What is being asked: If a line includes "excess", copy it out of the entries.

(Content revision data)
═══

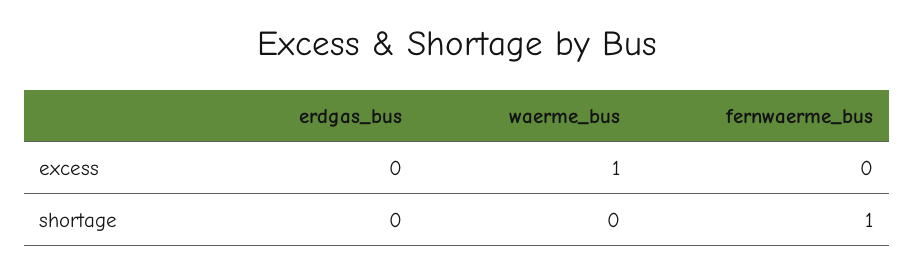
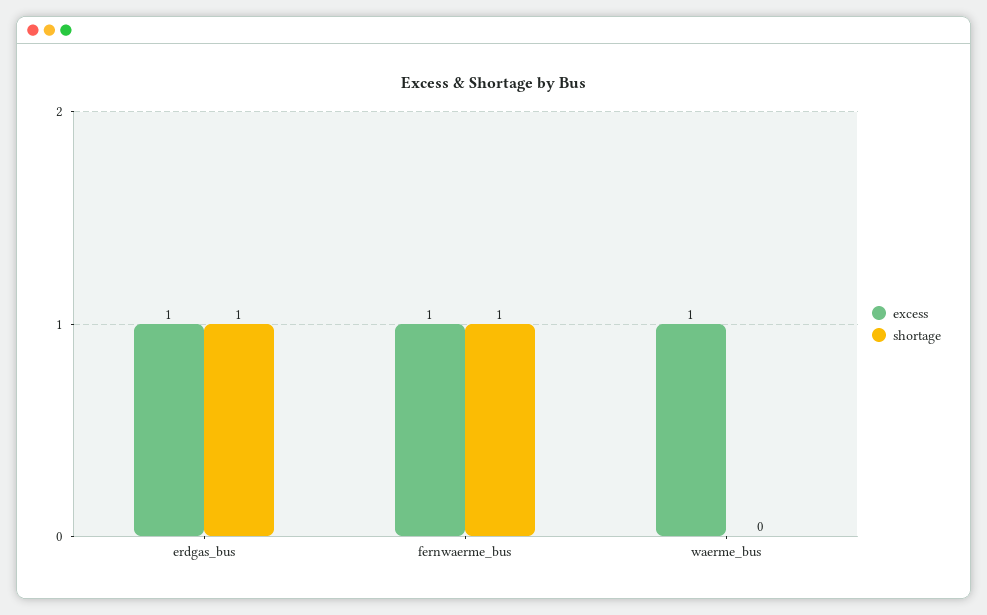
excess, erdgas_bus: 0 -> 1
excess, fernwaerme_bus: 0 -> 1
shortage, erdgas_bus: 0 -> 1

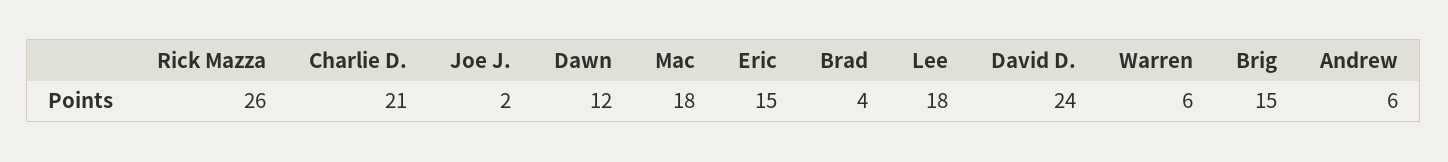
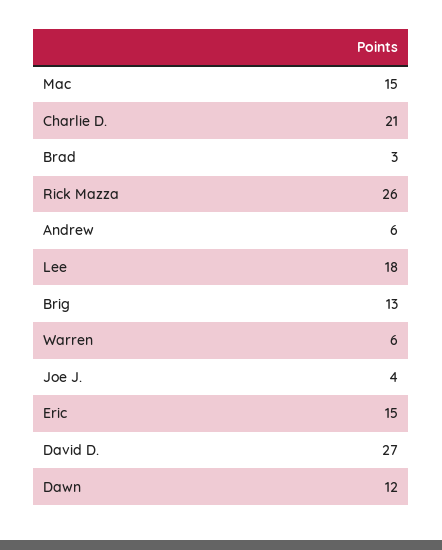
Joe J.: 2 -> 4
Mac: 18 -> 15
Brad: 4 -> 3
David D.: 24 -> 27
Brig: 15 -> 13

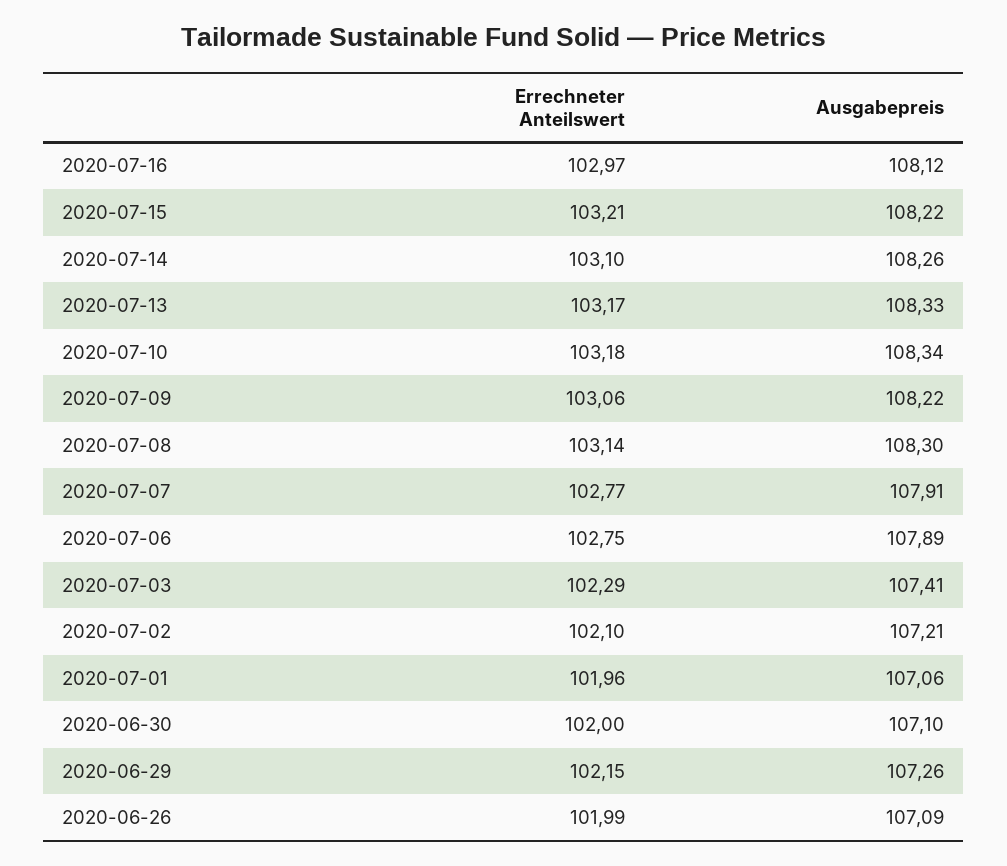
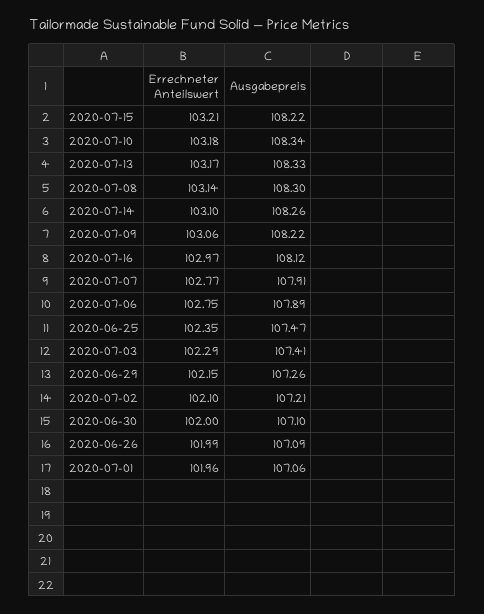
Errechneter Anteilswert, 2020-06-25: none -> 102.35
Ausgabepreis, 2020-06-25: none -> 107.47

═══

Solved problem:
excess, erdgas_bus: 0 -> 1
excess, fernwaerme_bus: 0 -> 1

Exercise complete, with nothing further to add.